Le machine learning continuera à alimenter la base de connaissances du bot tout au long de son cycle de vie
En tâche de fonds, un algorithme de matching pourra aussi être sollicité pour traiter des requêtes à multiples variables sans réponse préconçue. "Dans le cas d'un bot de cuisine confronté à la question de savoir quel vin pourra accompagner un poulet aux morilles, ce type de traitement permettra de corréler les vins qui se marient avec des champignons proches des morilles d'une part, avec les vins qui s'accordent avec le poulet d'autre part. Au final, ce matching permettra d'aboutir à une réponse qui n'existait pas au départ en base de données", poursuit Thomas Sabatier. Et pour compléter le tout, les préférences de l'utilisateur en matière de vins pourront éventuellement constituer une dimension supplémentaire à prendre en compte pour générer la réponse.

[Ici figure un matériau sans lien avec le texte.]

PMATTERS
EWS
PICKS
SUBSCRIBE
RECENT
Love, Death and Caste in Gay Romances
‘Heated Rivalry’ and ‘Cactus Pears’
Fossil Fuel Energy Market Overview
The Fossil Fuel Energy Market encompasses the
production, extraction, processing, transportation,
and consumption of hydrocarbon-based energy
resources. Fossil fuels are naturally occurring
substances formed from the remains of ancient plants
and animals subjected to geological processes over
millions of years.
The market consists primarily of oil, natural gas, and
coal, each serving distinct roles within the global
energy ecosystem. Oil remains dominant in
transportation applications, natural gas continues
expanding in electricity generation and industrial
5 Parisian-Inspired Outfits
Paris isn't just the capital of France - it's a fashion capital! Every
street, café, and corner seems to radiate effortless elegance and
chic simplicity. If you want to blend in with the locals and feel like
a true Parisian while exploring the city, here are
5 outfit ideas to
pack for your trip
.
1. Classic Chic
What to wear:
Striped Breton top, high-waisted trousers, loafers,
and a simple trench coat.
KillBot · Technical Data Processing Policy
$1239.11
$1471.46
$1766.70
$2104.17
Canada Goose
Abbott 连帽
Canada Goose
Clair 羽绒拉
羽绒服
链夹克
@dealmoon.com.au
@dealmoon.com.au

7. Intégrer le bot au système d'information
Si le chatbot met en musique des processus transactionnels métier (gestion de commande, de stocks, de flux financiers…), il sera alors nécessaire de lancer des passerelles vers des applications tierces (CRM, ERP...). Des liens qui pourront être activés par des API ou par des connecteurs orchestrés via un bus d'intégration, éventuellement fourni en mode cloud.
8. Ne pas cesser d'enrichir son IA une fois le bot en production
Même si le bot aura été correctement paramétré puis entraîné, il n'en restera pas moins faillible. D'où l'importance de laisser le machine learning continuer à alimenter sa base de connaissances tout au long de son cycle de vie. "L'agent conversationnel pourra demander à l'utilisateur s'il est satisfait, et exploiter ce feedback pour s'améliorer et prendre en compte de nouvelles formulations", justifie Thomas Sabatier. Pour compléter ce travail d'ajustement, les logs du bot pourront également être passés au crible du moteur d'auto apprentissage. "Nous conseillons de valider manuellement les nouvelles intentions identifiées par le moteur, et leur relation avec les réponses. C'est important pour éviter les risques de faux positifs", précise Nicolas Chollet.

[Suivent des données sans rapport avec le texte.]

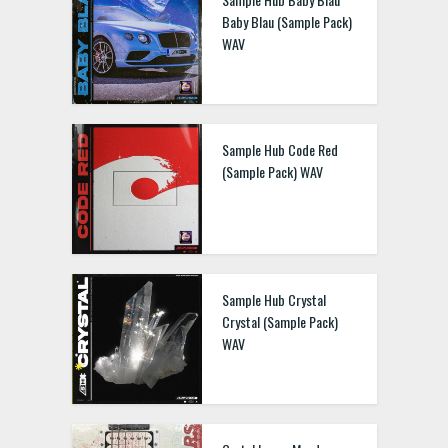
Baby Blau (Sample Pack)
WAV
Sample Hub Code Red
(Sample Pack) WAV
Sample Hub Crystal
Crystal (Sample Pack)
WAV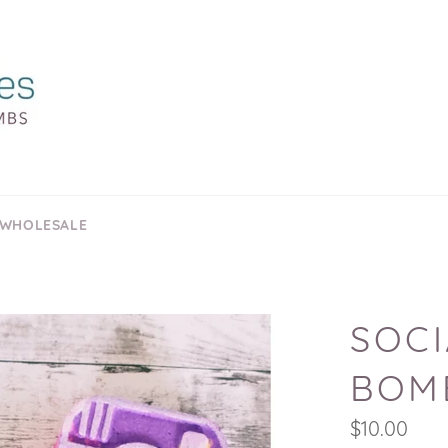
 WHOLESALE
SOCI
BOM
Regular
$10.00
price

Toujours dans l'optique d'améliorer la qualité du bot, il peut être envisagé de proposer plusieurs requêtes possibles à l'utilisateur si la question posée ne se révèle pas suffisamment claire. "Si l'utilisateur évoque 'un problème de facture', on pourra lui demander par exemple s'il souhaite consulter son historique de factures ou bien contester une facture reçue", précise Nicolas Chollet. L'option choisie représentera d'ailleurs en elle-même une information qui pourra permettre d'affiner encore la capacité du bot à saisir les subtilités de formulation.